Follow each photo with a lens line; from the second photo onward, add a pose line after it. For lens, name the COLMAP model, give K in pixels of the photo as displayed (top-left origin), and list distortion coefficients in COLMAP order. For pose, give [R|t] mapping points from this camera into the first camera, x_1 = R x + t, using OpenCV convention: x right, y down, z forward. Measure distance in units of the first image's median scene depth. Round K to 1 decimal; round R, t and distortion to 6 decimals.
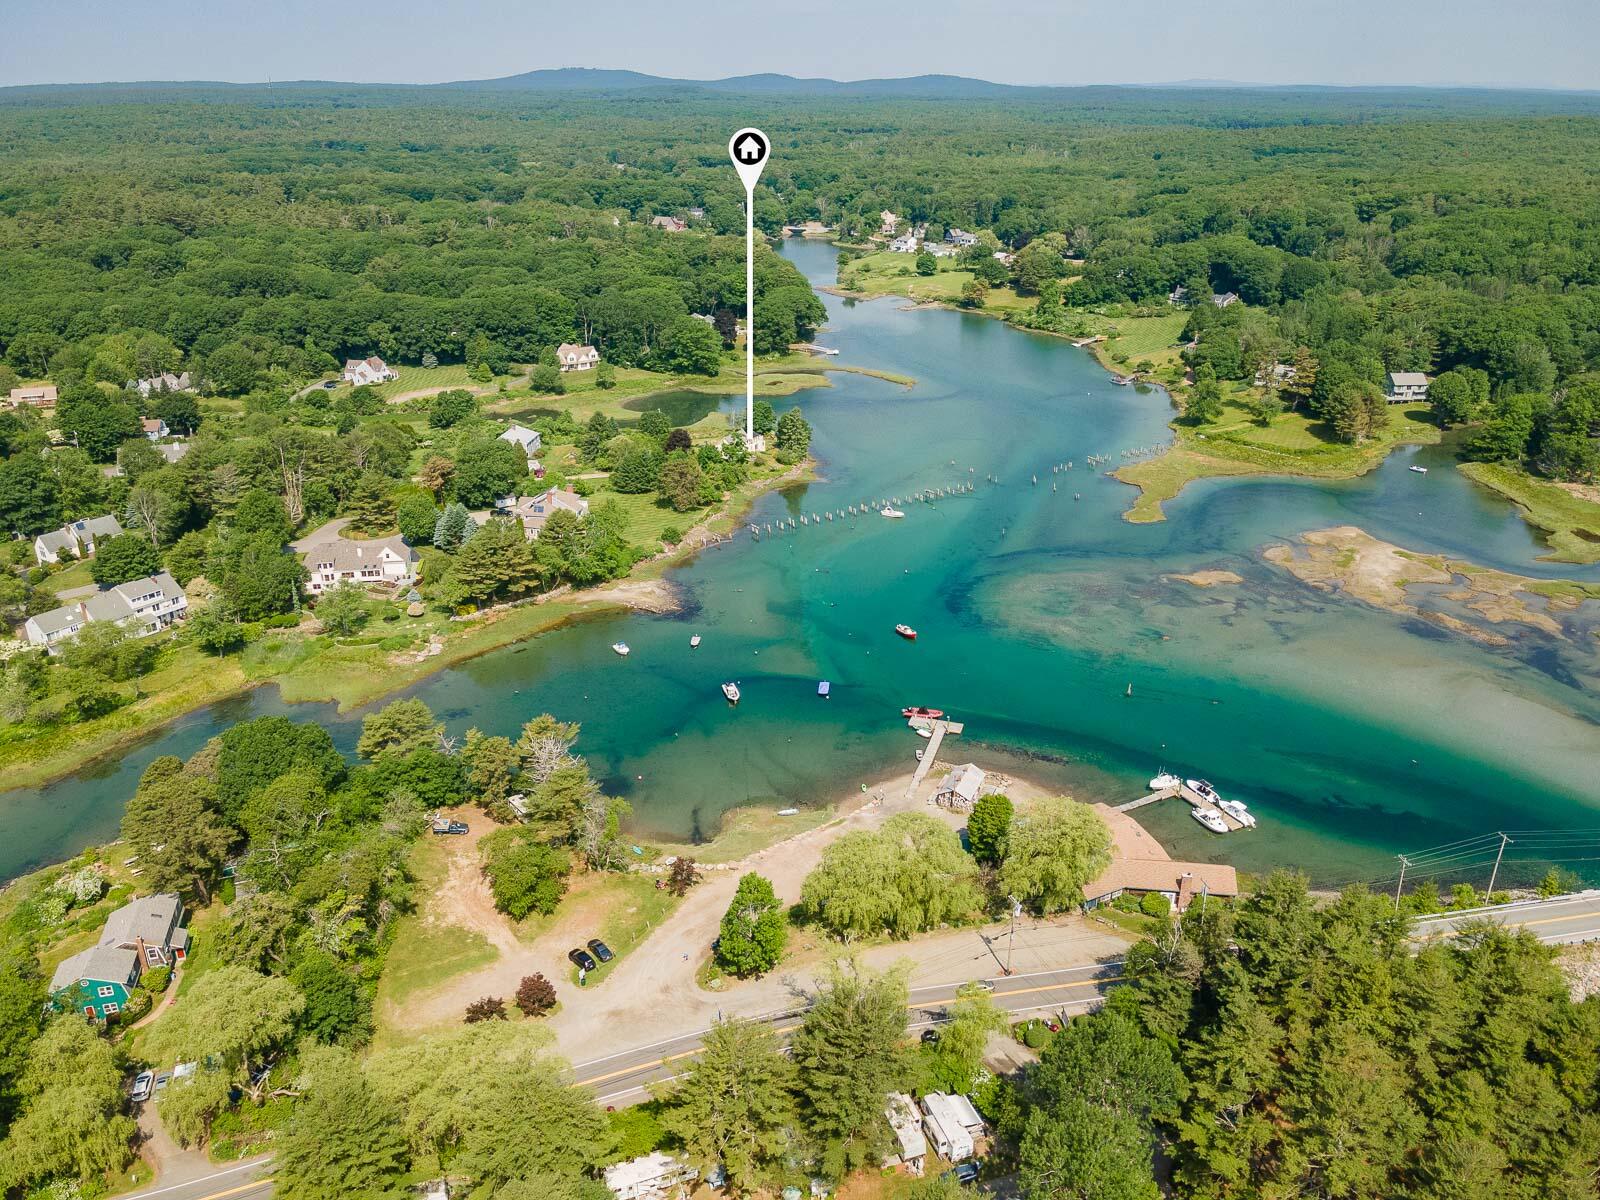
lens RADIAL K [[1199.1, 0, 801.5], [0, 1199.1, 591.1], [0, 0, 1]] dist [-0.013848, 0.034515]
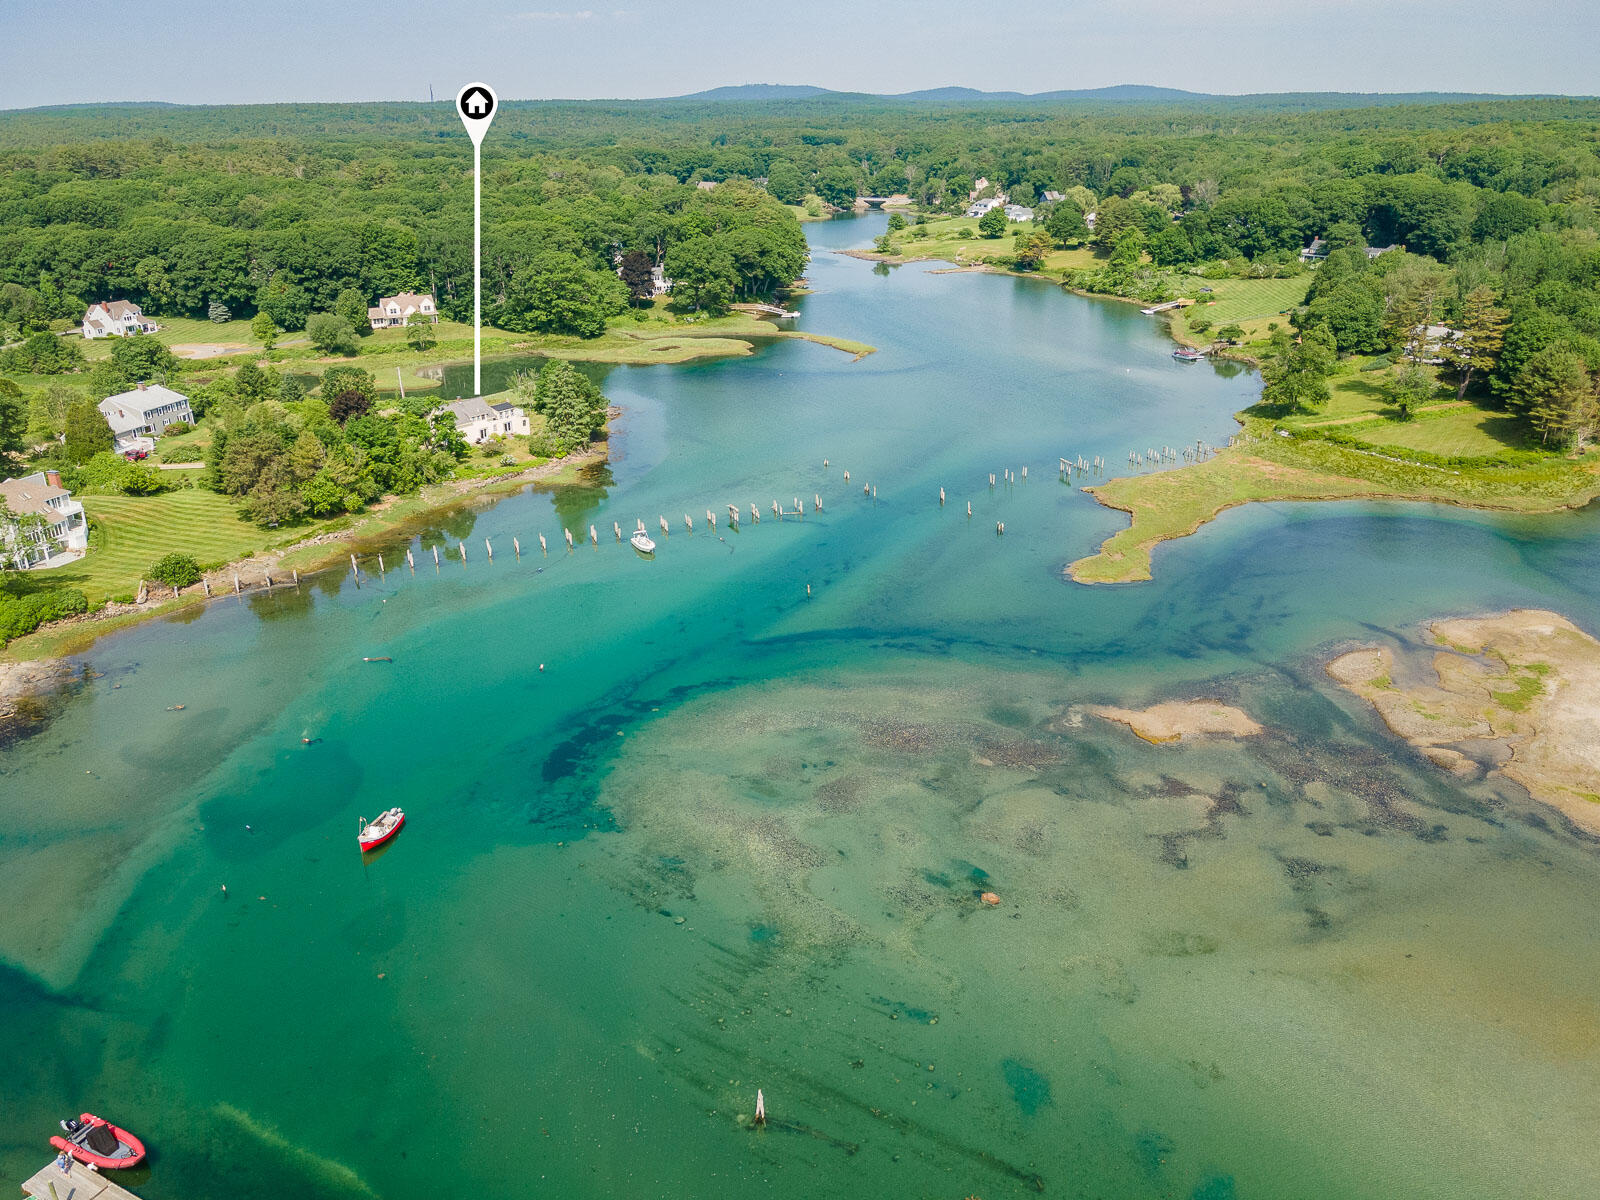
lens RADIAL K [[1199.1, 0, 797.0], [0, 1199.1, 593.6], [0, 0, 1]] dist [-0.013848, 0.034515]
pose [[0.987693, 0.046287, -0.149399, 0.164022], [-0.048590, 0.998749, -0.011803, -0.028389], [0.148665, 0.018918, 0.988707, 0.336128]]
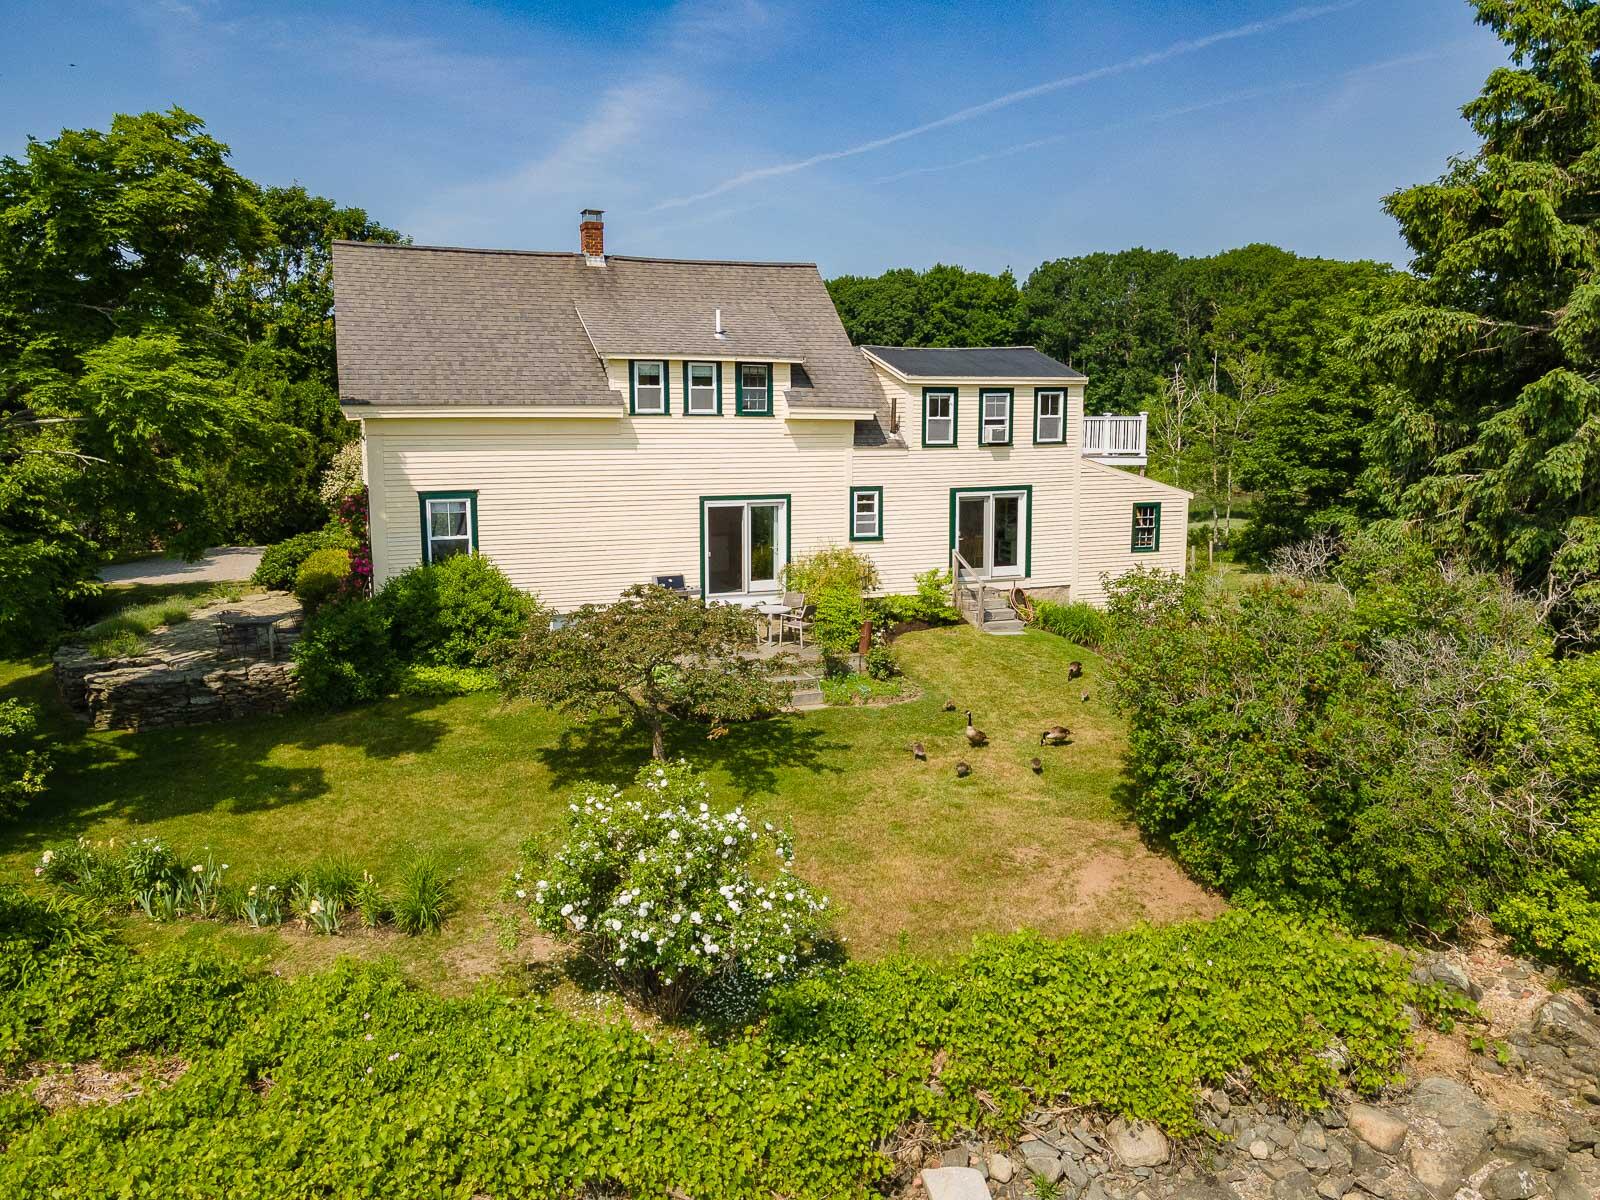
lens RADIAL K [[1199.1, 0, 804.6], [0, 1199.1, 593.3], [0, 0, 1]] dist [-0.013848, 0.034515]
pose [[0.755260, 0.088001, -0.649490, 0.000691], [-0.250051, 0.954682, -0.161419, -0.082591], [0.605852, 0.284319, 0.743038, 0.756606]]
--------
Task prompt → Reproduce the listing exactly. Leave its pictures out.

Exercise answer →
Follow each photo with a lens line; from the second photo onward, add a pose line after it. For lens, name the COLMAP model, give K in pixels of the photo as displayed (top-left origin), and list distortion coefficients in COLMAP order. For pose, give [R|t] mapping points from this camera into the first camera, x_1 = R x + t, using OpenCV convention: x right, y down, z forward. Measure distance in units of the first image's median scene depth. Round K to 1 decimal; round R, t and distortion to 6 decimals.
lens RADIAL K [[1199.1, 0, 801.5], [0, 1199.1, 591.1], [0, 0, 1]] dist [-0.013848, 0.034515]
lens RADIAL K [[1199.1, 0, 797.0], [0, 1199.1, 593.6], [0, 0, 1]] dist [-0.013848, 0.034515]
pose [[0.987693, 0.046287, -0.149399, 0.164022], [-0.048590, 0.998749, -0.011803, -0.028389], [0.148665, 0.018918, 0.988707, 0.336128]]
lens RADIAL K [[1199.1, 0, 804.6], [0, 1199.1, 593.3], [0, 0, 1]] dist [-0.013848, 0.034515]
pose [[0.755260, 0.088001, -0.649490, 0.000691], [-0.250051, 0.954682, -0.161419, -0.082591], [0.605852, 0.284319, 0.743038, 0.756606]]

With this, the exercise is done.